**Assignment**
Your answer must repeat all of the entries word for word, without any images.

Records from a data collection
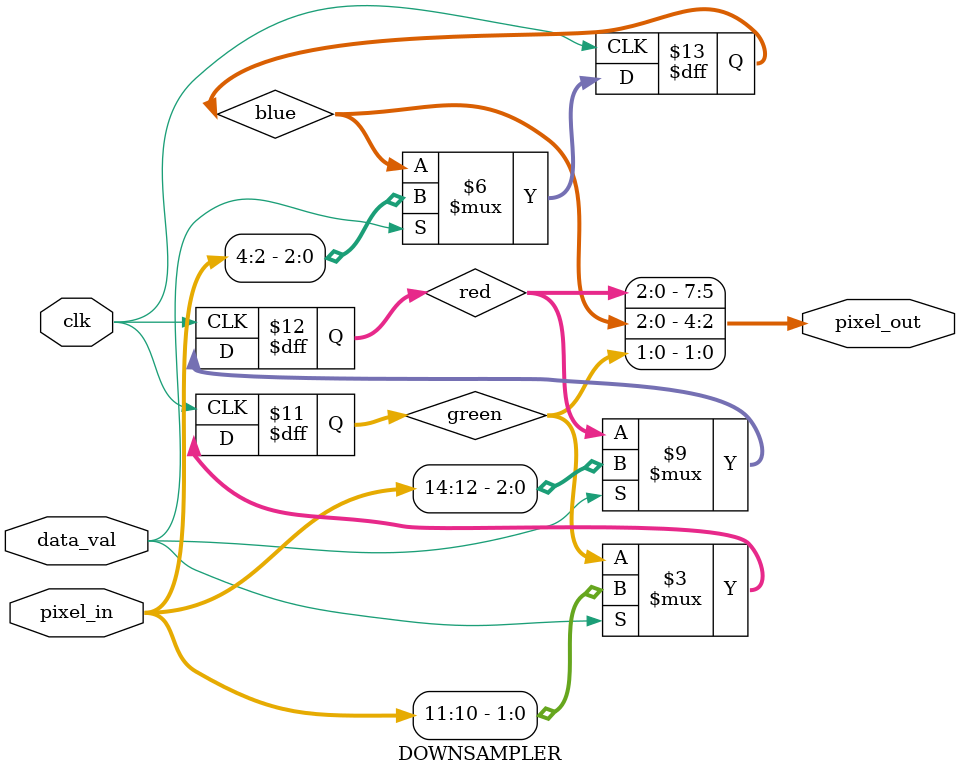
<source format=v>
module DOWNSAMPLER
(
	data_val,
	pixel_in,
	pixel_out,
	clk
);

input data_val;
input clk;
input [15:0] pixel_in;
output [7:0] pixel_out;

reg [1:0] green;
reg [2:0] red;
reg [2:0] blue;

assign pixel_out = {red, blue, green};

always @ (posedge clk) begin
	if (data_val) begin
		red = pixel_in[14:12];
		blue = pixel_in[4:2];
		green = pixel_in[11:10];
	end
end

endmodule
</source>
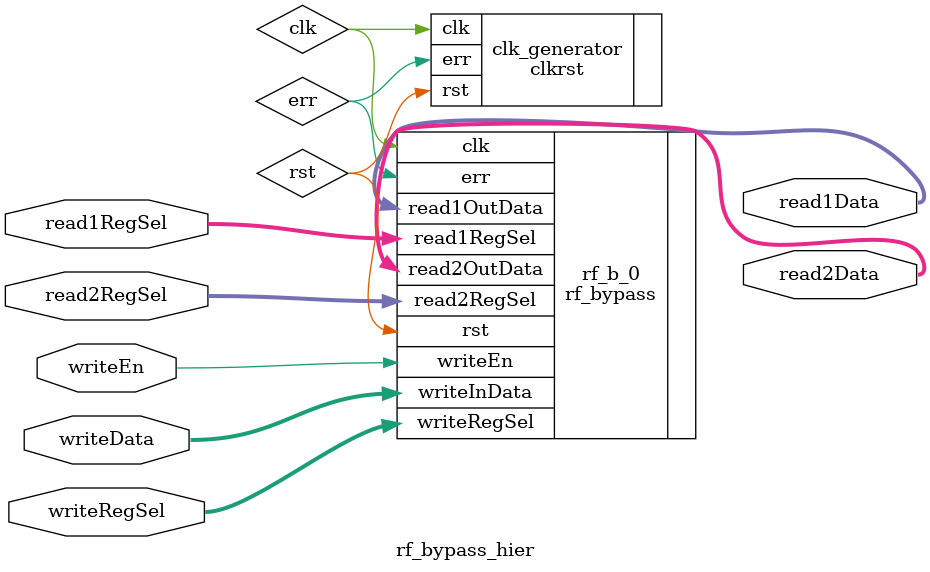
<source format=v>
/*
   CS/ECE 552, Spring '23
   Homework #3, Problem #2
 
   Wrapper module around 8x16b register file with bypassing.

   YOU SHALL NOT EDIT THIS FILE. ANY CHANGES TO THIS FILE WILL
   RESULT IN ZERO FOR THIS PROBLEM.
 */
`default_nettype none
module rf_bypass_hier (
                       // Outputs
                       read1Data, read2Data, 
                       // Inputs
                       read1RegSel, read2RegSel, writeRegSel, writeData, writeEn
                       );

   input wire [2:0]   read1RegSel;
   input wire [2:0]   read2RegSel;
   input wire [2:0]   writeRegSel;
   input wire [15:0]  writeData;
   input wire         writeEn;

   output wire [15:0] read1Data;
   output wire [15:0] read2Data;

   wire          clk, rst;
   wire          err;

   // Ignore err for now
   clkrst clk_generator(.clk(clk), .rst(rst), .err(err) );
   rf_bypass rf_b_0(
                    // Outputs
                    .read1OutData                 (read1Data[15:0]),
                    .read2OutData                 (read2Data[15:0]),
                    .err                          (err),
                    // Inputs
                    .clk                          (clk),
                    .rst                          (rst),
                    .read1RegSel                  (read1RegSel[2:0]),
                    .read2RegSel                  (read2RegSel[2:0]),
                    .writeRegSel                  (writeRegSel[2:0]),
                    .writeInData                  (writeData[15:0]),
                    .writeEn                      (writeEn));

endmodule
`default_nettype wire
</source>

**Task output**
<source format=v>
module DOWNSAMPLER
(
	data_val,
	pixel_in,
	pixel_out,
	clk
);

input data_val;
input clk;
input [15:0] pixel_in;
output [7:0] pixel_out;

reg [1:0] green;
reg [2:0] red;
reg [2:0] blue;

assign pixel_out = {red, blue, green};

always @ (posedge clk) begin
	if (data_val) begin
		red = pixel_in[14:12];
		blue = pixel_in[4:2];
		green = pixel_in[11:10];
	end
end

endmodule
</source>
<source format=v>
/*
   CS/ECE 552, Spring '23
   Homework #3, Problem #2
 
   Wrapper module around 8x16b register file with bypassing.

   YOU SHALL NOT EDIT THIS FILE. ANY CHANGES TO THIS FILE WILL
   RESULT IN ZERO FOR THIS PROBLEM.
 */
`default_nettype none
module rf_bypass_hier (
                       // Outputs
                       read1Data, read2Data, 
                       // Inputs
                       read1RegSel, read2RegSel, writeRegSel, writeData, writeEn
                       );

   input wire [2:0]   read1RegSel;
   input wire [2:0]   read2RegSel;
   input wire [2:0]   writeRegSel;
   input wire [15:0]  writeData;
   input wire         writeEn;

   output wire [15:0] read1Data;
   output wire [15:0] read2Data;

   wire          clk, rst;
   wire          err;

   // Ignore err for now
   clkrst clk_generator(.clk(clk), .rst(rst), .err(err) );
   rf_bypass rf_b_0(
                    // Outputs
                    .read1OutData                 (read1Data[15:0]),
                    .read2OutData                 (read2Data[15:0]),
                    .err                          (err),
                    // Inputs
                    .clk                          (clk),
                    .rst                          (rst),
                    .read1RegSel                  (read1RegSel[2:0]),
                    .read2RegSel                  (read2RegSel[2:0]),
                    .writeRegSel                  (writeRegSel[2:0]),
                    .writeInData                  (writeData[15:0]),
                    .writeEn                      (writeEn));

endmodule
`default_nettype wire
</source>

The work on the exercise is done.